# Please help- potty training round 2



## franksmommy (Jan 4, 2010)

Hello! I have a two year old cockapoo and he is STILL going potty in the house. Our largest problem is #1. And I wish I could say they were accidents. Sometimes he just raises his leg and just goes! 

At first, I thought it was just at my place because the smell is probably not 100% gone, but he did it at my friend's house the other day too 

When he goes outside, he only goes a little at a time- maybe so I will take him on a longer walk?

Is it possible to potty train at 2 years old? Do I need to go back to the crate?

Thank you for any advice!


----------



## kendal (Jul 16, 2009)

is he nutered, is it only him cocking his leg on things or is he peeing in the middle of the room. 


my guess is he is marking the house or any house he goes to. nutering could stop this if he isnt already done, other than that im not sure as its only ever girls i have had.


----------



## franksmommy (Jan 4, 2010)

Thanks for your reply Kendal. He has been nuetered. He goes in the middle of the room also. He is doing it on purpose I think. 

Thanks!


----------



## kendal (Jul 16, 2009)

is he doing it when your in or when your out. 

is he drinking more than normal or peeing more than normal. 

how long is he left on his own for, how long is he walked for. 

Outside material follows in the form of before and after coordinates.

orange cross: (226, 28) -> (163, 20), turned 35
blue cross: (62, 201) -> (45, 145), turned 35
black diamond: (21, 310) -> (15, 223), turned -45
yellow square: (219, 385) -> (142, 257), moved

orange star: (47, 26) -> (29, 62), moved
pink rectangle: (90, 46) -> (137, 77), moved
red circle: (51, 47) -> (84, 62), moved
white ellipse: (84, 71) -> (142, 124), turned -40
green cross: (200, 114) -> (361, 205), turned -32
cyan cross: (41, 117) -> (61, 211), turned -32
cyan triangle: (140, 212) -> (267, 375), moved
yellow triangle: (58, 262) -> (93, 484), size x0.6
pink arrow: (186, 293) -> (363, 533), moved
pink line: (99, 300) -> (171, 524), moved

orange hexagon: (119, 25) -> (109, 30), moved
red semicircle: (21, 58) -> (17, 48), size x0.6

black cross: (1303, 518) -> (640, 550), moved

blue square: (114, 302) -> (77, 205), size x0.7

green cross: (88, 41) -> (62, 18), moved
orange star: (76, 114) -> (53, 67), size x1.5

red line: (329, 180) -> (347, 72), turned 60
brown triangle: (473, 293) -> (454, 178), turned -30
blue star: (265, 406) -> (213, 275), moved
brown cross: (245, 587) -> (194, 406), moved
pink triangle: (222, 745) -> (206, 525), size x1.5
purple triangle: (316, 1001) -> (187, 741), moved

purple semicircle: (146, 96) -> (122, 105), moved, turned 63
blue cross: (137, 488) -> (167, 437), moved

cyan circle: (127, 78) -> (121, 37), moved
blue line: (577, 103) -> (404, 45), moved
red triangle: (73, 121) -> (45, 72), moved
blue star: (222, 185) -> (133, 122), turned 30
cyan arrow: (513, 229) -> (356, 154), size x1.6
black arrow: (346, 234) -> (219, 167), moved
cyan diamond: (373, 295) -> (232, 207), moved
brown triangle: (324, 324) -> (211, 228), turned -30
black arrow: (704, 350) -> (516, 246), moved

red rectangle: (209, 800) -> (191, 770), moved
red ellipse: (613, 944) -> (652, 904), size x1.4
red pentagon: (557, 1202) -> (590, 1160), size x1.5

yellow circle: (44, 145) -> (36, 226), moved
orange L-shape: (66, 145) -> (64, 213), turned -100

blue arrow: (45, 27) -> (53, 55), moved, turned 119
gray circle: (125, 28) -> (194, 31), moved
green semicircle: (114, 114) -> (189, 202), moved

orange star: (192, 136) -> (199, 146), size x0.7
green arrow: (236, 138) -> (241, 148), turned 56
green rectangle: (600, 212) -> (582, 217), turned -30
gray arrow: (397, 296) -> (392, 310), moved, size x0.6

has anything changed in the house, or is this something he has always done and you just cant find a way to stop it.


----------



## chris04 (Jan 8, 2012)

Hello..Sorry to hear that your cockapoo is giving you problems...you know maybe you should "crate-train"..again..like take a whole day to deal with this issue..keep him in for awhile and then when you let him out ..put leash on and take outside to go potty..if he goes praise like crazy..and if he doesn't take back to crate and try again in about an hour again...i say verbally tell him when you take him out to go "pee"..and if he doesn't ..tell him.."ok back to your crate I'll take you back out in a little while"...don't let him break you...cockapoo's are very smart...sometimes too smart..Lol..hope this works for you


----------